Thank you so much. Actually, this bug has been fixed in version v2.2-beta.0, by removing the {vf} option when running on a lsf system to avoid unexpected errors. Users can use the {cpu} option to control the number of total subtasks running on a computer node. Thank you again.

haoliu1213 commented 4 years ago

i see, but there is no way to request memory reservations if the {vf} is removed, it's easy to run out of memory in the sort stage, because other big memory job may run on the same node.

moold commented 4 years ago

Yes, because I do not have a lsf system and cannot debug it.
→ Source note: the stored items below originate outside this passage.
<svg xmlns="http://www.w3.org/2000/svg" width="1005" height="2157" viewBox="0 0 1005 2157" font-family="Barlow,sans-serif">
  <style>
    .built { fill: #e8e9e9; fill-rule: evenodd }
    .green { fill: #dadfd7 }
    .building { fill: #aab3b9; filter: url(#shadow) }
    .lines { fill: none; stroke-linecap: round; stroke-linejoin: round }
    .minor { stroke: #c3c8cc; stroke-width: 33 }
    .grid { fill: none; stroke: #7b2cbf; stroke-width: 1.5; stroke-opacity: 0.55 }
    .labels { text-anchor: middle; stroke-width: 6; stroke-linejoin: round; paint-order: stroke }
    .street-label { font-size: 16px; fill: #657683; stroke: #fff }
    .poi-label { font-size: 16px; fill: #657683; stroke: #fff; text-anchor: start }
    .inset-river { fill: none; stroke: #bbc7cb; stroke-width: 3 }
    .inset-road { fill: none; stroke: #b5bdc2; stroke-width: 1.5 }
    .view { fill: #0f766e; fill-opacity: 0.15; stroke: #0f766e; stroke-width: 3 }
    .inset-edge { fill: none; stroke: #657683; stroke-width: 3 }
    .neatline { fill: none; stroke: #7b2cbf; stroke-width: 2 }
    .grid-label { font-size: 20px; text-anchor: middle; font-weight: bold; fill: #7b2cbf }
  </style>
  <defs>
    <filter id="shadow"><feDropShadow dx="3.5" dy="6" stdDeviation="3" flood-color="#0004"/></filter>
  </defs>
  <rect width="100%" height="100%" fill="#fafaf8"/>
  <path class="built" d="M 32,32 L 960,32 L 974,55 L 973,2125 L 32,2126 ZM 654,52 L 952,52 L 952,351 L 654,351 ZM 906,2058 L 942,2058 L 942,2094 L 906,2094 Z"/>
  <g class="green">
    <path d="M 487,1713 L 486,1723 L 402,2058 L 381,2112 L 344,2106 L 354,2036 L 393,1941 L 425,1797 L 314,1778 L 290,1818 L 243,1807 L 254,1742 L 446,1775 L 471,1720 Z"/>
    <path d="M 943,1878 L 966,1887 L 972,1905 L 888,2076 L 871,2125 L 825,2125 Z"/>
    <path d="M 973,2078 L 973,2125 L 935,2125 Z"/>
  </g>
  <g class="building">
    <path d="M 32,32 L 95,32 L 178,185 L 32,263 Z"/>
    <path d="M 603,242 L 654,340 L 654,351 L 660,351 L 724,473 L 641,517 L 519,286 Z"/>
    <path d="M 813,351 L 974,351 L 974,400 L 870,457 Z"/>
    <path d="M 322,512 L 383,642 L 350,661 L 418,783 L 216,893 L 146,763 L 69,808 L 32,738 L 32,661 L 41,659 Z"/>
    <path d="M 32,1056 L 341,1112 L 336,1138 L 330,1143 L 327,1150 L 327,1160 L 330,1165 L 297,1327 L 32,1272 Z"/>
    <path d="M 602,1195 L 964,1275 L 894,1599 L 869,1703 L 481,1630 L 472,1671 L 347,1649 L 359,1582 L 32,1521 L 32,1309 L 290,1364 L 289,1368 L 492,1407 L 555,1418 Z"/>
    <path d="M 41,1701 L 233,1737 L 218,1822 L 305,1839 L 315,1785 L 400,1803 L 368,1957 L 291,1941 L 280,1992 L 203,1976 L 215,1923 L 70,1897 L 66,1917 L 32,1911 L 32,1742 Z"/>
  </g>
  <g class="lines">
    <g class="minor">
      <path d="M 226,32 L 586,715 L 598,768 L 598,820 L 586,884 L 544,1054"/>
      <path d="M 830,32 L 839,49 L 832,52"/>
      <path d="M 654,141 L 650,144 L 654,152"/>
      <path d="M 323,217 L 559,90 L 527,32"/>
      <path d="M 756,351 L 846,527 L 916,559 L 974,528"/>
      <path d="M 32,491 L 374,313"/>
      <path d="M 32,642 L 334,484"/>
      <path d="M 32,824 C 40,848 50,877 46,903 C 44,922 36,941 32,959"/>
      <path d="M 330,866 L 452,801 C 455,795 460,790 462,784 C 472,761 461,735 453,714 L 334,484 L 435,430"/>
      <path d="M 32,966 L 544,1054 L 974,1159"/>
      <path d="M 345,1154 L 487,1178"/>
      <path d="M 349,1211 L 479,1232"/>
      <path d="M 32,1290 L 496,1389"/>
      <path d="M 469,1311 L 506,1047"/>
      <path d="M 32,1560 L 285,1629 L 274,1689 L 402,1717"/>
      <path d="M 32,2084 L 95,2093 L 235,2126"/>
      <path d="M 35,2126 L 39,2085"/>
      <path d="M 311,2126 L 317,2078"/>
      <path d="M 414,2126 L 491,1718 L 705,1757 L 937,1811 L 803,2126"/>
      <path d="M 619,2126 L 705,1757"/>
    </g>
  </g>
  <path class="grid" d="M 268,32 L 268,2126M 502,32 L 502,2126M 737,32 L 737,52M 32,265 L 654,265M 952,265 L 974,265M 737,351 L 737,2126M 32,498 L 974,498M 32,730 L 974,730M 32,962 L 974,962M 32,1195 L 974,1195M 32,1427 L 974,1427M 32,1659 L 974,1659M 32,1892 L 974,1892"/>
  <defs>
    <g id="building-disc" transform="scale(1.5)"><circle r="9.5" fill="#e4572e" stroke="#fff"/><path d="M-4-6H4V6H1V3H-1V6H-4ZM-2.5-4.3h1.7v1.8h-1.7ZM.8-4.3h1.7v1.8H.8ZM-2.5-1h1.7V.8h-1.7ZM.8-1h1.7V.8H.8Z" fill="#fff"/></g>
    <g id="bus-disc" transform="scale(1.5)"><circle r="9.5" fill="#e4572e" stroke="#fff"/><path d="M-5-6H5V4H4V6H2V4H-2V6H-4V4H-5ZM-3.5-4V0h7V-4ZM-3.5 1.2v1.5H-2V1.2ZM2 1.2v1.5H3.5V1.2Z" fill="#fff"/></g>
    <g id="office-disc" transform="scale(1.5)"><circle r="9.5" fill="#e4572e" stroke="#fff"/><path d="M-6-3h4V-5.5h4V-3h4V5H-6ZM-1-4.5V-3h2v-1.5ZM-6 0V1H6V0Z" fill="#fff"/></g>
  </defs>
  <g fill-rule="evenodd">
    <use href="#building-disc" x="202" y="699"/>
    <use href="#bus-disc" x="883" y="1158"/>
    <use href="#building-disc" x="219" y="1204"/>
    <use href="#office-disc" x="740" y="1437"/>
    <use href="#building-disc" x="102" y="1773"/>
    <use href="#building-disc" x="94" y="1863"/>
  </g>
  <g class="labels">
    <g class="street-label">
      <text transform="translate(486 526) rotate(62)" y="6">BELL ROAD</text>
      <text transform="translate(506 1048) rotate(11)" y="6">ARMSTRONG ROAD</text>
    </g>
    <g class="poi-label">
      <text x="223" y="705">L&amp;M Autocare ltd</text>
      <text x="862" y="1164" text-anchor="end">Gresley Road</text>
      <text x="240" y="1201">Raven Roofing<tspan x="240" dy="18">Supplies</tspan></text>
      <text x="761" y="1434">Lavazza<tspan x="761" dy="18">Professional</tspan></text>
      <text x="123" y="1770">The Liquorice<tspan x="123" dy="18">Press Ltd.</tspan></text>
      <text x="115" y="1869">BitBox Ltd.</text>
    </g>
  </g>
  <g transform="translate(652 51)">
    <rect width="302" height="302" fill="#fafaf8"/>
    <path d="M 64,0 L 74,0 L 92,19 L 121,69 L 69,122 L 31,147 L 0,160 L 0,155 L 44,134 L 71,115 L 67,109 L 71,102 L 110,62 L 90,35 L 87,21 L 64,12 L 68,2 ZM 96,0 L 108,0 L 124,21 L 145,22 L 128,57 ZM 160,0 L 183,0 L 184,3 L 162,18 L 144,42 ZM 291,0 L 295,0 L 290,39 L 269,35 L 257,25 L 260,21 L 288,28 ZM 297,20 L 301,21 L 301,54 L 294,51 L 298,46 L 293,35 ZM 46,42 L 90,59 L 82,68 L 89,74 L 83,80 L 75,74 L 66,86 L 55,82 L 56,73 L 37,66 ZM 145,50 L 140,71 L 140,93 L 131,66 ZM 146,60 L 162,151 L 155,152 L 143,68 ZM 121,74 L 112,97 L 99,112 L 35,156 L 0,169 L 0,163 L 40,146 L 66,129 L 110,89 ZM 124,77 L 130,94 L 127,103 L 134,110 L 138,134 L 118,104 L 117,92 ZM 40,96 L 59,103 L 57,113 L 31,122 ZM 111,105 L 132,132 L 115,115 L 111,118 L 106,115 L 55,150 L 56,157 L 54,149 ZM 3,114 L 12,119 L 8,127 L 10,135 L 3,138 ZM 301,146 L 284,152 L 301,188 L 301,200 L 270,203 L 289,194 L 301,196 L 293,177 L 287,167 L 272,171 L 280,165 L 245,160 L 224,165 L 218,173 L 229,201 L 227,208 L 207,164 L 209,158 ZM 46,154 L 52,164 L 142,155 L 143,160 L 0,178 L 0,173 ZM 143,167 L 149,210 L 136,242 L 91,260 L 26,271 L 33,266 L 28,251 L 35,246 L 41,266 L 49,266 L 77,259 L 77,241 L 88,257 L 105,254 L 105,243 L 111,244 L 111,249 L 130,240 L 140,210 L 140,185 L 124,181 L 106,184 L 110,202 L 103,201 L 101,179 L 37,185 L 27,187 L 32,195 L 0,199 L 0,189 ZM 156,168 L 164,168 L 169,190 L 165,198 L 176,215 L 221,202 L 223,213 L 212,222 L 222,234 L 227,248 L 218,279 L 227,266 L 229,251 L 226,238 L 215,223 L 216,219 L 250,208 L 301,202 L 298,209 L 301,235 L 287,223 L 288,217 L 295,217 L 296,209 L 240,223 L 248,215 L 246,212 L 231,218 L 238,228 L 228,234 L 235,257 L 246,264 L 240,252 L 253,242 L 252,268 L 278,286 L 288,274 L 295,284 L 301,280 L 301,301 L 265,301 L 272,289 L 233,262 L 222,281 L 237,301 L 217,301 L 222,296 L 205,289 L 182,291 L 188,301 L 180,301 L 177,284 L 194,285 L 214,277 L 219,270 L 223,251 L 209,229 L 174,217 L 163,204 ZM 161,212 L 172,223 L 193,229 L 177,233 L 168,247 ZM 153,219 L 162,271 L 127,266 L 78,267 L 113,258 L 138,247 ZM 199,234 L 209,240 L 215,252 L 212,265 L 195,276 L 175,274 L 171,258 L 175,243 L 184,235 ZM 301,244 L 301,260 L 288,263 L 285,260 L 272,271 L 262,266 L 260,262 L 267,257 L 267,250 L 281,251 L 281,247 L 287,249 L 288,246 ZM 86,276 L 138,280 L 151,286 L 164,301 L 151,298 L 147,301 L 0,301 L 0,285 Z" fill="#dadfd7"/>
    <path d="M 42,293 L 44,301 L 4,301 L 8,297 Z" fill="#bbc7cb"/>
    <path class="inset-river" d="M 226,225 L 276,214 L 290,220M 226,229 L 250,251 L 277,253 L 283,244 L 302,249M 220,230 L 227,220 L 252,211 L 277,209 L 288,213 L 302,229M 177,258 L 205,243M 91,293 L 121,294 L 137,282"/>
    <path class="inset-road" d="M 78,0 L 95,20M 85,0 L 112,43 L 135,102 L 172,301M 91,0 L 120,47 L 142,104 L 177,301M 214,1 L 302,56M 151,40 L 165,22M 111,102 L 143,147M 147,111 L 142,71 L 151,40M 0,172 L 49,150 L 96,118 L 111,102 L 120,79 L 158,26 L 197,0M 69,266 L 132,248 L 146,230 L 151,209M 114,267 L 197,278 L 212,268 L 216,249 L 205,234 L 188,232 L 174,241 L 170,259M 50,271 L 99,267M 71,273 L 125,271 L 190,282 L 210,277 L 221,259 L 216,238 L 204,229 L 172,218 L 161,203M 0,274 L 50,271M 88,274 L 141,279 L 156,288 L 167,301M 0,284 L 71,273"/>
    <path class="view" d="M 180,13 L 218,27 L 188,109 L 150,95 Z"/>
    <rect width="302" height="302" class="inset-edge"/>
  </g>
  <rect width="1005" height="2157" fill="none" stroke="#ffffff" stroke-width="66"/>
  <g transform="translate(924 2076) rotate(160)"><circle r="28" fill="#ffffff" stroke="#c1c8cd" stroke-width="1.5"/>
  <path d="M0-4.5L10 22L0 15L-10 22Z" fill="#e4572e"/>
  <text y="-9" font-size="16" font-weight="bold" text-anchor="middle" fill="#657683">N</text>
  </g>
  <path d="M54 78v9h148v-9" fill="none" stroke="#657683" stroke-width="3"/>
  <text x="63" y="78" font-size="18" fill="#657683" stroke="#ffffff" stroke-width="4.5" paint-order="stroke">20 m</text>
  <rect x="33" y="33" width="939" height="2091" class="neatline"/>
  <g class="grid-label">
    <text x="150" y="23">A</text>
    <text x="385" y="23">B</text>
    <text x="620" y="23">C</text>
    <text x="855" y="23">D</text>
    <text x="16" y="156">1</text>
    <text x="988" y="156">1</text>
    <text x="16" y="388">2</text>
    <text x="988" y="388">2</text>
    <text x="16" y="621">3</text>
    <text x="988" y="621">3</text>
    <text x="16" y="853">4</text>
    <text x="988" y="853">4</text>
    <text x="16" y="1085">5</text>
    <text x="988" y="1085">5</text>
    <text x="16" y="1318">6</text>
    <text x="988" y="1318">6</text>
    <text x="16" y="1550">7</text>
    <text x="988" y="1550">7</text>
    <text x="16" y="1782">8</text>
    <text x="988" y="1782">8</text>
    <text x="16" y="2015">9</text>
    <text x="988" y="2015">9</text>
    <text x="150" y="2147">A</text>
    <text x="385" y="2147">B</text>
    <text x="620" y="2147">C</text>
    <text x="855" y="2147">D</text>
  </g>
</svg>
So you means lfs sytem use -R rusage[mem={vf}] -M {vf} to control cpu and memory for a job? may include some type errors?

haoliu1213 commented 4 years ago

-n {cpu} control cpu, -R rusage[mem={vf}] meams this job will use {vf} memory, so the system will allocate node with >{vf} to this job, -M {vf} meams the system will kill the job if the job's memory usage is more than {vf}. after fixing it, i can run the whole pipeline successfully without the -dbuf option, otherwise some nodes will stuck because of 'run of memory' in the correction stage.

moold commented 4 years ago

ok, thanks.

moold commented 4 years ago

Hi, could you help me to write some codes about getting the value of LSF_UNIT_FOR_LIMITS automatically, because I cannot find a lsf system.

haoliu1213 commented 4 years ago

ok, i will have a try.

haoliu1213 commented 4 years ago

kit.py

##add func##
def lsf_mem(mem):
    import re, os

    LSF_UNIT_FOR_LIMITS = ""  #lsf default unit, which is defined by LSF system,
    LSF_CONF_BASENAME = "lsf.conf"
    LSF_CONF_FILEPATH =  os.getenv('LSF_ENVDIR') + "/" + LSF_CONF_BASENAME
    with open(LSF_CONF_FILEPATH, 'r') as f:
        LSF_UNIT_FOR_LIMITS = re.search('LSF_UNIT_FOR_LIMITS=(\S+)',f.read(), re.M).group(1)
    if not LSF_UNIT_FOR_LIMITS:
        LSF_UNIT_FOR_LIMITS="MB"

    if re.search('K',LSF_UNIT_FOR_LIMITS,re.I):
        if re.search('K',mem,re.I):
            mem = re.search('\d+',mem).group()
            mem = int(mem)
        if re.search('M',mem,re.I):
            mem = re.search('\d+',mem).group() 
            mem = int(mem) * 1024
        elif re.search('G',mem,re.I):
            mem = re.search('\d+',mem).group() 
            mem = int(mem) * 1024 * 1024
        elif re.search('T',mem,re.I):
            mem = re.search('\d+',mem).group()
            mem = int(mem) * 1024 * 1024 * 1024

    if re.search('M',LSF_UNIT_FOR_LIMITS,re.I):
        if re.search('K',mem,re.I):
            mem = 1
        if re.search('M',mem,re.I):
            mem = re.search('\d+',mem).group()
            mem = int(mem)
        elif re.search('G',mem,re.I):
            mem = int(re.search('\d+',mem).group())
            mem = int(mem) * 1024
        elif re.search('T',mem,re.I):
            mem = re.search('\d+',mem).group()
            mem = int(mem) * 1024 *1024

    if re.search('G',LSF_UNIT_FOR_LIMITS,re.I):
        if re.search('K',mem,re.I):
            mem = 1
        if re.search('M',mem,re.I):
            mem = 1
        elif re.search('G',mem,re.I):
            mem = re.search('\d+',mem).group() 
            mem = int(mem)
        elif re.search('T',mem,re.I):
            mem = re.search('\d+',mem).group()
            mem = int(mem) * 1024 

    return str(mem)

task_control.py

 self.vf = str(vf) if vf else self.cpu + 'G'
 ##add code##
 if self.job_type == 'lsf':
     self.vf = lsf_mem(self.vf)
moold commented 4 years ago

Ok, thank you. I will add it in the next version, but I may make some changes.